- **EXERCISE BRIEF**: All entries shown below must be given again word for word.

Items from a dataset
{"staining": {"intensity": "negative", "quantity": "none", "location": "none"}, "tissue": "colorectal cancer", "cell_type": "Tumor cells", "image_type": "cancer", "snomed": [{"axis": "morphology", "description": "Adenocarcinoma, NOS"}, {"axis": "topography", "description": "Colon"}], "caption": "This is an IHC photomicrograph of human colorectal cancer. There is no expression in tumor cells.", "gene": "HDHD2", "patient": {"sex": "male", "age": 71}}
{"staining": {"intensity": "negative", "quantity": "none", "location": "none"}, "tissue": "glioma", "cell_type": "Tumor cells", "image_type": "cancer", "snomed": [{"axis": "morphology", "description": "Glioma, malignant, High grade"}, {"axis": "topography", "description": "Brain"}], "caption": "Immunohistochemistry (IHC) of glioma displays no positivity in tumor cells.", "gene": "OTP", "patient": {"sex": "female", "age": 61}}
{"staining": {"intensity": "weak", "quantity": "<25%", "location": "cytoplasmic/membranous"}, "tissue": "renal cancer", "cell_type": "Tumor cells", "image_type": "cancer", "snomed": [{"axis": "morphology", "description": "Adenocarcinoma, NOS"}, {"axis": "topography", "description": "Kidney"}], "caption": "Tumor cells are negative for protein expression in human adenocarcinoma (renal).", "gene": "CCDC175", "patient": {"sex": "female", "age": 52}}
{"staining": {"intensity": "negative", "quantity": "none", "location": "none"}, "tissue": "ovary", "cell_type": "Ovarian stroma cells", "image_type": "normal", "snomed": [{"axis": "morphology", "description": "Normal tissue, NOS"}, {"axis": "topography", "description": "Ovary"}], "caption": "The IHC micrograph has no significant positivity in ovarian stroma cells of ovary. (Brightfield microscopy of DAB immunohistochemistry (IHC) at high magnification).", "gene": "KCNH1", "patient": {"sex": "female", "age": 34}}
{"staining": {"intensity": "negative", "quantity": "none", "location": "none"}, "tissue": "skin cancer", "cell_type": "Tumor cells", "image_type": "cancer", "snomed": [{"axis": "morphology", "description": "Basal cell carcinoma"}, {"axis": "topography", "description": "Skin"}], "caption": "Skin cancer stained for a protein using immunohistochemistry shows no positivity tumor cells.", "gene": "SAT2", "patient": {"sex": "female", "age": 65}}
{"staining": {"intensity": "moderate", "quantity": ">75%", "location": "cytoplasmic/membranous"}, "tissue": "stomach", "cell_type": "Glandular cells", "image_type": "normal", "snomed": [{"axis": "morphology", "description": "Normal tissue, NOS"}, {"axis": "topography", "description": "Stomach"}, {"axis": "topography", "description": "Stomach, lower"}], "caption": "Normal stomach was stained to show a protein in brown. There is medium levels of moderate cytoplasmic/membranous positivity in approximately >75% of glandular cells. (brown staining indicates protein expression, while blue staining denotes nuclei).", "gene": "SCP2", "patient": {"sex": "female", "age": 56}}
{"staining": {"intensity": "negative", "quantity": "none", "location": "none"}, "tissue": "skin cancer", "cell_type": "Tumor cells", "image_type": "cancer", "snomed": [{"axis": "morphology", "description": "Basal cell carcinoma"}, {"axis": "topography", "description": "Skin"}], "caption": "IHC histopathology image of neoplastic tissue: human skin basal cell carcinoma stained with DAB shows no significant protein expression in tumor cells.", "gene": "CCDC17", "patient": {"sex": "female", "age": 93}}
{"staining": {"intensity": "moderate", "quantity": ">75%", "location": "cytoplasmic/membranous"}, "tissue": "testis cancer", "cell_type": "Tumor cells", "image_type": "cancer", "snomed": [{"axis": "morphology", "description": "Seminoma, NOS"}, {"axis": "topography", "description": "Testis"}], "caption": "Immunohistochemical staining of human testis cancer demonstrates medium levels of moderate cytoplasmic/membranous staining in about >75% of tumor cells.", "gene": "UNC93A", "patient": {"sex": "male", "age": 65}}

- **FINISHED EXERCISE**:
{"staining": {"intensity": "negative", "quantity": "none", "location": "none"}, "tissue": "colorectal cancer", "cell_type": "Tumor cells", "image_type": "cancer", "snomed": [{"axis": "morphology", "description": "Adenocarcinoma, NOS"}, {"axis": "topography", "description": "Colon"}], "caption": "This is an IHC photomicrograph of human colorectal cancer. There is no expression in tumor cells.", "gene": "HDHD2", "patient": {"sex": "male", "age": 71}}
{"staining": {"intensity": "negative", "quantity": "none", "location": "none"}, "tissue": "glioma", "cell_type": "Tumor cells", "image_type": "cancer", "snomed": [{"axis": "morphology", "description": "Glioma, malignant, High grade"}, {"axis": "topography", "description": "Brain"}], "caption": "Immunohistochemistry (IHC) of glioma displays no positivity in tumor cells.", "gene": "OTP", "patient": {"sex": "female", "age": 61}}
{"staining": {"intensity": "weak", "quantity": "<25%", "location": "cytoplasmic/membranous"}, "tissue": "renal cancer", "cell_type": "Tumor cells", "image_type": "cancer", "snomed": [{"axis": "morphology", "description": "Adenocarcinoma, NOS"}, {"axis": "topography", "description": "Kidney"}], "caption": "Tumor cells are negative for protein expression in human adenocarcinoma (renal).", "gene": "CCDC175", "patient": {"sex": "female", "age": 52}}
{"staining": {"intensity": "negative", "quantity": "none", "location": "none"}, "tissue": "ovary", "cell_type": "Ovarian stroma cells", "image_type": "normal", "snomed": [{"axis": "morphology", "description": "Normal tissue, NOS"}, {"axis": "topography", "description": "Ovary"}], "caption": "The IHC micrograph has no significant positivity in ovarian stroma cells of ovary. (Brightfield microscopy of DAB immunohistochemistry (IHC) at high magnification).", "gene": "KCNH1", "patient": {"sex": "female", "age": 34}}
{"staining": {"intensity": "negative", "quantity": "none", "location": "none"}, "tissue": "skin cancer", "cell_type": "Tumor cells", "image_type": "cancer", "snomed": [{"axis": "morphology", "description": "Basal cell carcinoma"}, {"axis": "topography", "description": "Skin"}], "caption": "Skin cancer stained for a protein using immunohistochemistry shows no positivity tumor cells.", "gene": "SAT2", "patient": {"sex": "female", "age": 65}}
{"staining": {"intensity": "moderate", "quantity": ">75%", "location": "cytoplasmic/membranous"}, "tissue": "stomach", "cell_type": "Glandular cells", "image_type": "normal", "snomed": [{"axis": "morphology", "description": "Normal tissue, NOS"}, {"axis": "topography", "description": "Stomach"}, {"axis": "topography", "description": "Stomach, lower"}], "caption": "Normal stomach was stained to show a protein in brown. There is medium levels of moderate cytoplasmic/membranous positivity in approximately >75% of glandular cells. (brown staining indicates protein expression, while blue staining denotes nuclei).", "gene": "SCP2", "patient": {"sex": "female", "age": 56}}
{"staining": {"intensity": "negative", "quantity": "none", "location": "none"}, "tissue": "skin cancer", "cell_type": "Tumor cells", "image_type": "cancer", "snomed": [{"axis": "morphology", "description": "Basal cell carcinoma"}, {"axis": "topography", "description": "Skin"}], "caption": "IHC histopathology image of neoplastic tissue: human skin basal cell carcinoma stained with DAB shows no significant protein expression in tumor cells.", "gene": "CCDC17", "patient": {"sex": "female", "age": 93}}
{"staining": {"intensity": "moderate", "quantity": ">75%", "location": "cytoplasmic/membranous"}, "tissue": "testis cancer", "cell_type": "Tumor cells", "image_type": "cancer", "snomed": [{"axis": "morphology", "description": "Seminoma, NOS"}, {"axis": "topography", "description": "Testis"}], "caption": "Immunohistochemical staining of human testis cancer demonstrates medium levels of moderate cytoplasmic/membranous staining in about >75% of tumor cells.", "gene": "UNC93A", "patient": {"sex": "male", "age": 65}}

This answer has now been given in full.